===== Information provided

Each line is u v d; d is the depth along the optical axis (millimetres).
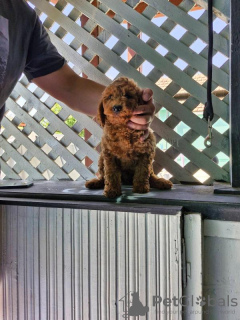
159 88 1110
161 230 755
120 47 1167
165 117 1193
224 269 771
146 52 1112
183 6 1050
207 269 786
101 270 820
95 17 1183
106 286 817
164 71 1090
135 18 1108
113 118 774
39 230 888
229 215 748
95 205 819
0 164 1461
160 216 754
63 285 866
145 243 771
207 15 1014
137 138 814
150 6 1087
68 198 911
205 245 781
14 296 930
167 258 753
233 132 907
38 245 892
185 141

==========

= Instructions to follow =
Starting at the line that contains "165 117 1193", output every remaining line of the data exactly, and stop after the last one.

= Answer to the problem =
165 117 1193
224 269 771
146 52 1112
183 6 1050
207 269 786
101 270 820
95 17 1183
106 286 817
164 71 1090
135 18 1108
113 118 774
39 230 888
229 215 748
95 205 819
0 164 1461
160 216 754
63 285 866
145 243 771
207 15 1014
137 138 814
150 6 1087
68 198 911
205 245 781
14 296 930
167 258 753
233 132 907
38 245 892
185 141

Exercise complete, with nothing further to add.